Your objective ::
Check each line of the entries below for the word "polyline" and state only how many lines have it.

───── Data records

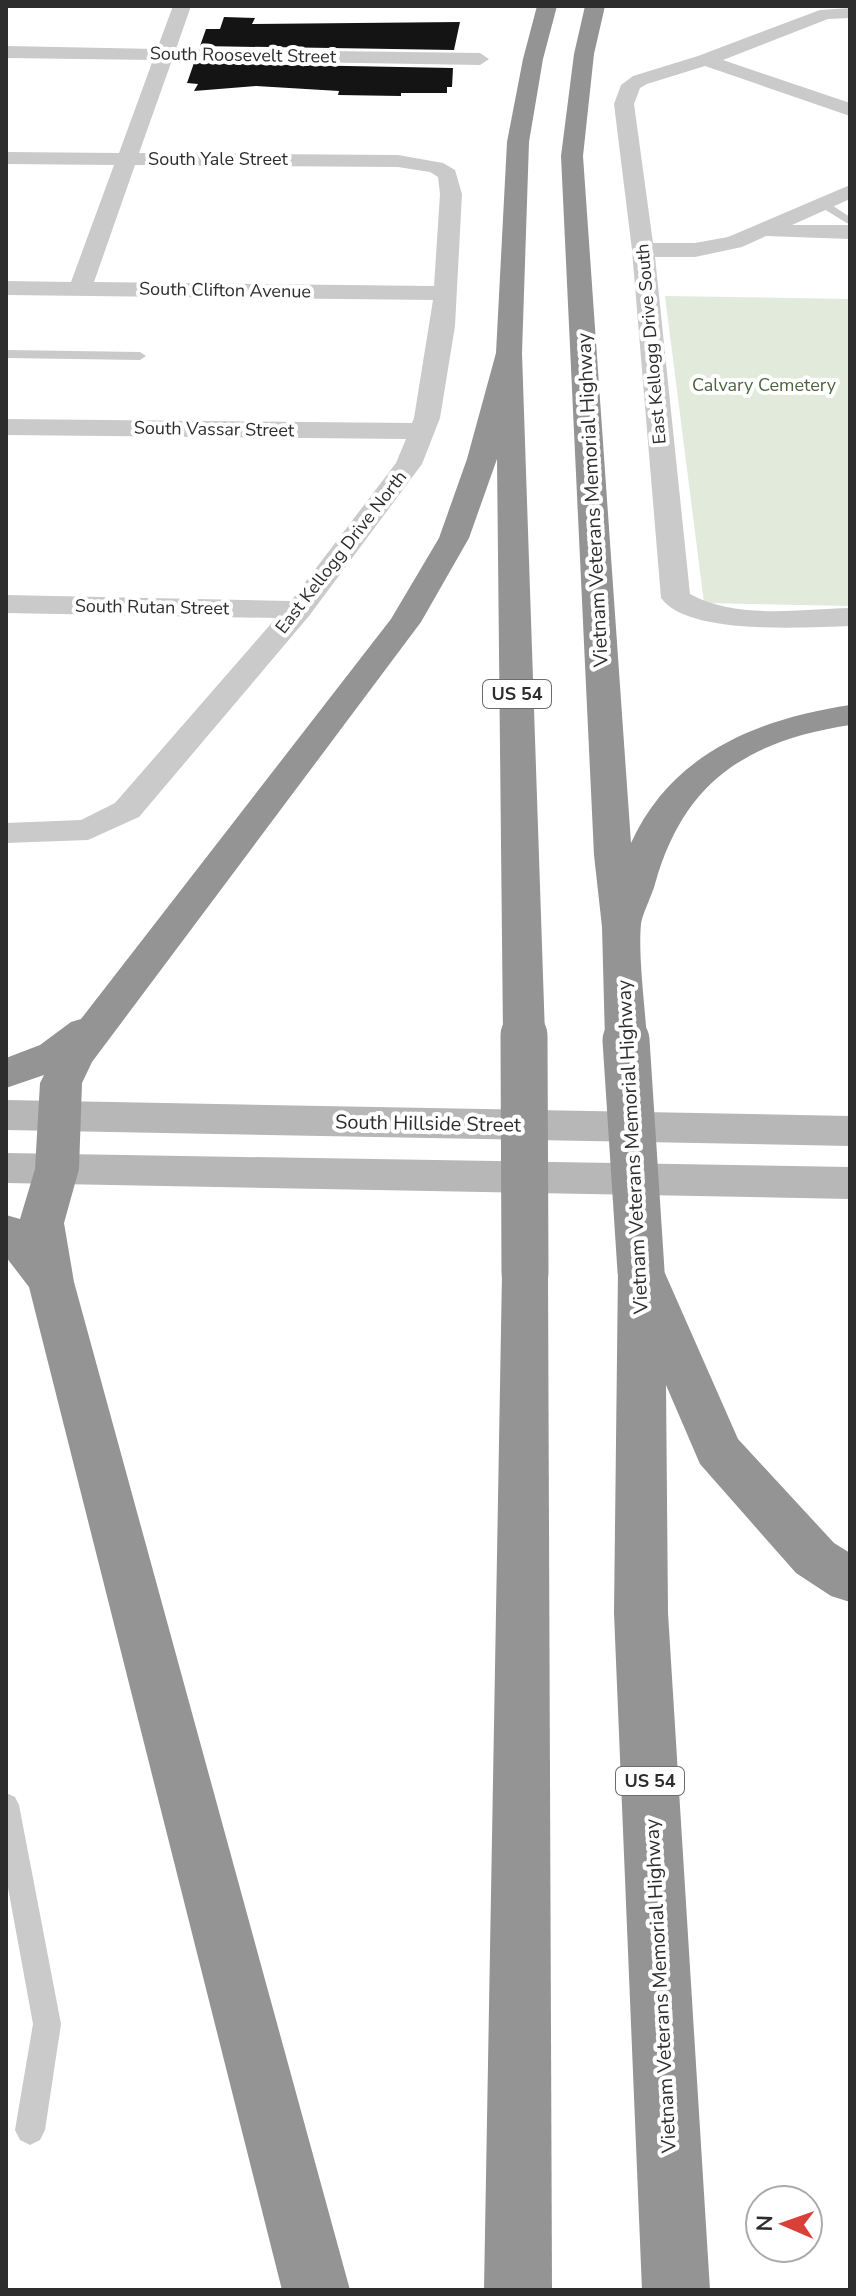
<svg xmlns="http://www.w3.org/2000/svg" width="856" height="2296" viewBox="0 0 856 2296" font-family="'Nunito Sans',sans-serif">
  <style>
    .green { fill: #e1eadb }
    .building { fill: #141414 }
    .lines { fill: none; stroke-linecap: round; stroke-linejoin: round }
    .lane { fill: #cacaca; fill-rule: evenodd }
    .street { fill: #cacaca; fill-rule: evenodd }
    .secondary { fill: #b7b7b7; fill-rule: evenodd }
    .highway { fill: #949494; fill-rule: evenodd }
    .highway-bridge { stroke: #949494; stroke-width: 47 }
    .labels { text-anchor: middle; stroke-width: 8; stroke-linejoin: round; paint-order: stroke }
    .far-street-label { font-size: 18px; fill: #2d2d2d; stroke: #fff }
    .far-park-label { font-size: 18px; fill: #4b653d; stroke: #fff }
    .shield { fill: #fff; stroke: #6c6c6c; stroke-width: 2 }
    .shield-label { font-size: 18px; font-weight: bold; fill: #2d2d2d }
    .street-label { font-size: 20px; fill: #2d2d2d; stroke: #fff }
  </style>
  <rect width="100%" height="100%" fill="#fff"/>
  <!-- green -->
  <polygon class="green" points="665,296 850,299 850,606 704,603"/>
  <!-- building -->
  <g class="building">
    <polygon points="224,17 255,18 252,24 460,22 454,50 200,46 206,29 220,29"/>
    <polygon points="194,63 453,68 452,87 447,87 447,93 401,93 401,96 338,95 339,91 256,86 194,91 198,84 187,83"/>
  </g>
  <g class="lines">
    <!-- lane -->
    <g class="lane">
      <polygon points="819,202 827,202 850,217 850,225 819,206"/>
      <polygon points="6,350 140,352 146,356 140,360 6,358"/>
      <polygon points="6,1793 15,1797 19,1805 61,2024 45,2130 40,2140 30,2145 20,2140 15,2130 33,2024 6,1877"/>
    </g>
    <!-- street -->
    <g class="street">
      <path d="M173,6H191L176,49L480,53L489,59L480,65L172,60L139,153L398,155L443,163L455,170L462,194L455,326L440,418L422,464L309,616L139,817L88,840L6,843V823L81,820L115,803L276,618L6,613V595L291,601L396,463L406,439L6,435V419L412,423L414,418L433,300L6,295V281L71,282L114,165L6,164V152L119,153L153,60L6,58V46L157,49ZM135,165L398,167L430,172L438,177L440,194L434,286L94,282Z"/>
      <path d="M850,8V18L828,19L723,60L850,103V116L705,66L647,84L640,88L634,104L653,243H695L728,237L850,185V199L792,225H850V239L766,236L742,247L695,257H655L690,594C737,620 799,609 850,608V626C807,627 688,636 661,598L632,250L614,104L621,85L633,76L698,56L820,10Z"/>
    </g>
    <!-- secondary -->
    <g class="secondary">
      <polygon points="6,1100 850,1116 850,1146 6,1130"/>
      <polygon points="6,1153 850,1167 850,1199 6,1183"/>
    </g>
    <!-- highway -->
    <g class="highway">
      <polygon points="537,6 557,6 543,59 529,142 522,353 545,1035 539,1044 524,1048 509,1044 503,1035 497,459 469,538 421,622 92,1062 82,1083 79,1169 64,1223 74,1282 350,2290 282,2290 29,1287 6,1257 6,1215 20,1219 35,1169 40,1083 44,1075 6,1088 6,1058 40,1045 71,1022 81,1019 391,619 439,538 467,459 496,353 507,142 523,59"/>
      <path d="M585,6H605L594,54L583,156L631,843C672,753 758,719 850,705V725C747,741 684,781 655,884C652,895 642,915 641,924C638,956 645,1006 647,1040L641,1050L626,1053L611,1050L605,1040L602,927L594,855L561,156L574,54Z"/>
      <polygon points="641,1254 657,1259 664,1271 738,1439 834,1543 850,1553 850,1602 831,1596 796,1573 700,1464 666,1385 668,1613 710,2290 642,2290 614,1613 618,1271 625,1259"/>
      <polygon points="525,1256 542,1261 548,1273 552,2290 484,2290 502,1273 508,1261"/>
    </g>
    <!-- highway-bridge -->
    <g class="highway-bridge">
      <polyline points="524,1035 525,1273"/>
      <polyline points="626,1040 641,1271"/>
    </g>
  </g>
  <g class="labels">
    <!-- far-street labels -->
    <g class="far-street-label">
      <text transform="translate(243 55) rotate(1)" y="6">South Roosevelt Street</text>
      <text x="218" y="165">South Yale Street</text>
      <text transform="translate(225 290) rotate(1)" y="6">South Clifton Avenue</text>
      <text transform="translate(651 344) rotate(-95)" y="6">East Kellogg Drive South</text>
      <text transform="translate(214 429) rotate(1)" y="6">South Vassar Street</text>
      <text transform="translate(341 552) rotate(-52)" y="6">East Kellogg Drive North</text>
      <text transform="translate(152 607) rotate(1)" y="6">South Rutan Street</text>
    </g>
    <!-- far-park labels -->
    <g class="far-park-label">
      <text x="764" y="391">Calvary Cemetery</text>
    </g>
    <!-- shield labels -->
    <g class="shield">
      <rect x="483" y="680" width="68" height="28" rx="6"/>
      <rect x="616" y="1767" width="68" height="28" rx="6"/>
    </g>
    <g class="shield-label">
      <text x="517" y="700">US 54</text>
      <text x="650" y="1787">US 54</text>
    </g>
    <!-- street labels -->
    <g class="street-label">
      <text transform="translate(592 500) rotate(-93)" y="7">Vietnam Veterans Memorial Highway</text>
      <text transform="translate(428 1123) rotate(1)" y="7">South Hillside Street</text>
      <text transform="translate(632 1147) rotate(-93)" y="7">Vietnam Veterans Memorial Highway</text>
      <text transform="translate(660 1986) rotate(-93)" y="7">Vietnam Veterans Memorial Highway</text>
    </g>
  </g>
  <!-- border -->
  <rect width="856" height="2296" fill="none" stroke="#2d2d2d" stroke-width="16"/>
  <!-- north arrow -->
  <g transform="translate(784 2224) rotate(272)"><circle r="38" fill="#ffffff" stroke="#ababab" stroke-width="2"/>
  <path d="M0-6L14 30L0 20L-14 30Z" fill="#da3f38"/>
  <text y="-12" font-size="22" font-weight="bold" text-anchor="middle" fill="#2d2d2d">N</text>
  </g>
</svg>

──────────

Response to this exercise ::
2